Und sicher boomt in D zu Weihnachten wieder die Betroffenheits-Industrie, mit erbarmungswürdigen Fotos von Neger-Kindern, die Geld dafür bekommen, daβ sie erbarmungswürdig aussehen, mit Schulkindern, die extra für’s Foto die Schuhe ausziehen, und mit „Entwicklungs-Helfern“, die in deutschen Schulen gesammelte 1000EUR versehentlich für sich selbst verbrauchen und die Kleider-Spenden in Afrika verkaufen. Zugenommen hat nicht die Armut sondern Gewicht und Ansprüche der Wilden. Was hier allein GANZJÄHRIG für Feuerwerk verbraucht wird, da fallen einem die Ohren ab.
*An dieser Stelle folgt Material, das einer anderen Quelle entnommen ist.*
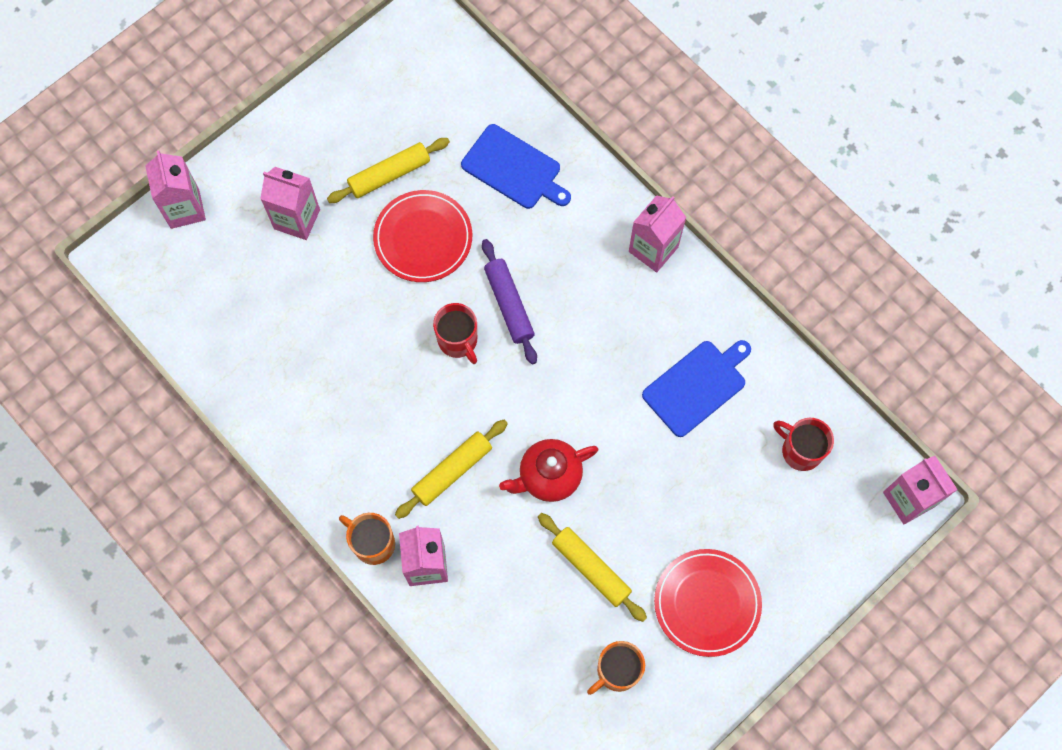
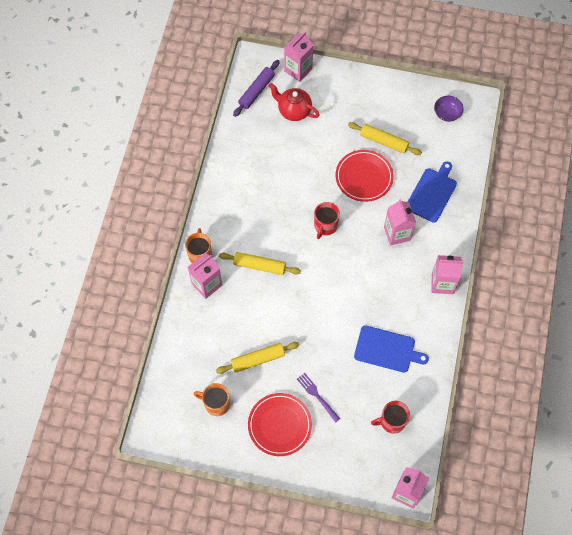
camera: 55 degrees right, 5 degrees down
pink carton [260,167,320,240] -> pink carton moved to [384,199,416,246]
blue cutting board [461,124,571,209] -> blue cutting board turned 150 degrees counterclockwise [408,161,457,223]
purple rolling pin [482,239,537,364] -> purple rolling pin moved to [233,60,280,117]
red teapot [499,439,598,502] -> red teapot moved to [269,83,320,121]
yellow rolling pin [538,513,647,622] -> yellow rolling pin turned 60 degrees clockwise [216,342,299,374]
red mug [773,418,834,471] -> red mug turned 105 degrees counterclockwise [371,401,410,434]
none -> purple fork [297,373,340,423]
none -> purple bowl [434,96,464,122]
2 Gedanken zu „Besinnungslos

  1. Betroffenheits-Industrie, klar. Da wurde sogar ein hypothetischer Tsunami in fernerer Zukunft des Atlantik erfunden, um noch einmal darüber reden zu können, weil der Deutsche an sich so gern gruselt unterm Baum.
    Das kitschige Innere ist doch gar nicht so viel anders hier, leiser und weniger augenfällig, dressierter vielleicht, also ohne offensichtliches Besteck in der Hand z.B., weil bewußter in dem lebend, was sonst die Leute denken.
    Die massenhysterischen Auswüchse werden (klima- und amazonbedingt) mehr im Sitzen erlebt und Eiertransporte in der Öffentlichkeit jeglicher Art sind gesetzlich geregelt, weil es so viele Leute gibt, die sowas gerne anzeigen, aber … achnee, irgendwie funktioniert das jetzt doch nicht. Vergiss es. Wilde Deutsche – das kriege ich nicht mal mit Phantasie hin.

  2. Aba es gibt sie doch wenigstens, die Kultur in D, Dich zum Bleistift, man hat dort die Wahl, was man wahrnimmt, und woran man sich beteiligt. Und weitgehend paßt alles noch irgendwie traditionell zusammen. In meiner Region ist da, abgesehen von landwirtschaftlicher Kultur, fast NIX! Nur noch groteske Kopie von Unverstandenem. Und das ist keine Frage des mangelnden Geldes, sondern es reicht einfach im Kopf nich.